Attachment Flashcards
What is the critical period for attachment?
6 Months - 2 years
What is a critical period?
The time an attachment can be made easily, without difficulty
What is an internal working model?
Primary attachment forms a mental template for all future relationships and parenting abilities
What are social releasers?
Behaviours babies do that activate interaction from caregiver and encourage attachment (Crying, giggling etc)
What is the law of accumulated separation?
The effects of each separation from the mother adds up
What is the law of continuity?
The more consistent and predictable a child’s care the better the quality of attachment
What does monotropic mean?
A child’s attachment to one caregiver is different (a better quality) to all others
What kind of explanation is Bowlby’s monotropic theory?
An evolutionary explanation arguing attachment is innate, providing a survival advantage
What is a strength of the learning theory of attachment?
It can provide an adequate explanation due to real life application in fears, suggesting it can apply to other aspects - so may be involved in attachment
What is a limitation of the learning theory of attachment?
Attachment is possible not based on feeding as demonstrated by Harlow’s monkeys who sought comfort even when the towel mother had no milk - other factors may be involved in attachment
How is attachment maintained, according to the learning theory of attachment?
Through operant conditioning and mutual reinforcement:
Infant - positive reinforcement (cry-fed)
Mother - negative reinforcement (feed-avoid cry)
What is the process for the formation of attachment, according to learning theory of attachment?
Classical conditioning:
NS - Mother -> NR
UCS - Food -> UCR - Pleasure
NS + UCS -> UCR
CS - Mother -> CR - Pleasure
What is cupboard love?
When an attachment develops between an infant and a caregiver because the infant learns to associate a caregiver with food
What is a strength of animal studies of attachment?
Harlow - it has important practical applications as it has helped social workers to identify risk factors in child abuse, this usefulness increases the value of research
What is a limitation of animal studies of attachment?
Problems with generalising the findings to from animals to humans - mammal attachment is different to birds (Lorenz) so psychologists disagree to the extent comparisons can be made
What is the definition of attachment?
A close two-way emotional bond between two individuals
What is interactional synchrony?
When infant and caregiver carry out the same action at the same time - mirror each other
What did Meltzoff and Moore find out about interaction synchrony?
Interaction synchrony occurs from 2 weeks as distinctive gestures/facial expressions
What did Isabella observe about interactional synchrony?

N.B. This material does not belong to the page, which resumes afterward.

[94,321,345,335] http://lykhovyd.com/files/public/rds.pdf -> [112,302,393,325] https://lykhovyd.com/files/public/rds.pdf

High levels of synchrony associated with better quality attachments
What is reciprocity in interaction?
When infant and caregiver carry out an action by taking turns to elicit a reaction from the other
What did Feldman and Eldaman find out about reciprocity in interaction?
Mothers pick up on 2/3rds of signals from the infant and respond to them
What are the two stages of reciprocity in interaction?
Alert phase - baby signals they are ready for interaction (eye-contact)
Active involvement - baby can initiate interactions and takes turns with the mother
What is a strength of the research into the importance of caregiver-infant interactions?
The interactions are filmed in a lab and the recorded procedure can be kept allowing for replication, which increases the reliability of the findings
What is a limitation of the research into the importance of caregiver-infant interactions?
It is difficult to interpret a baby’s behaviour as they largely lack control of their muscles making intentional movements hard to find, suggesting conclusions may not be accurate
What was Harlow’s research on?
The importance of contact comfort
What was Lorenz’s research on?
Imprinting
What were the findings of Lorenz’s research?
Incubator group: followed Lorenz
Control group: followed mother
Showing a critical period occurs in which imprinting needs to occur, if not they will not attach themselves
What was the procedure used in Lorenz’s research?
12 goose eggs randomly divided into: 6 hatched with mother, 6 hatched with Lorenz (incubator)
Then mixed to see who they would follow
What were the findings of Harlow’s research?
Monkeys preferred contact with towel mother regardless of food, if only have wire mother they were stressed, if frightened would go to towel mother, explored more with towel mother, emotional security more important than food
What was the procedure used in Harlow’s research?
16 baby monkeys separated from their mothers and placed in 4 conditions with wire and towel mothers
Recorded: time spent with mother, feeding time, mother preference during stress, degree of exploration
What are the four stages of attachment identified by Schaffer?
Asocial stage
Indiscriminate attachments
Specific attachments
Multiple attachments
When is the asocial stage?
A few weeks old
When is the indiscriminate attachment stage?
2-7 months old
When is the specific attachment stage?
7-10 months old
When is the multiple attachments stage?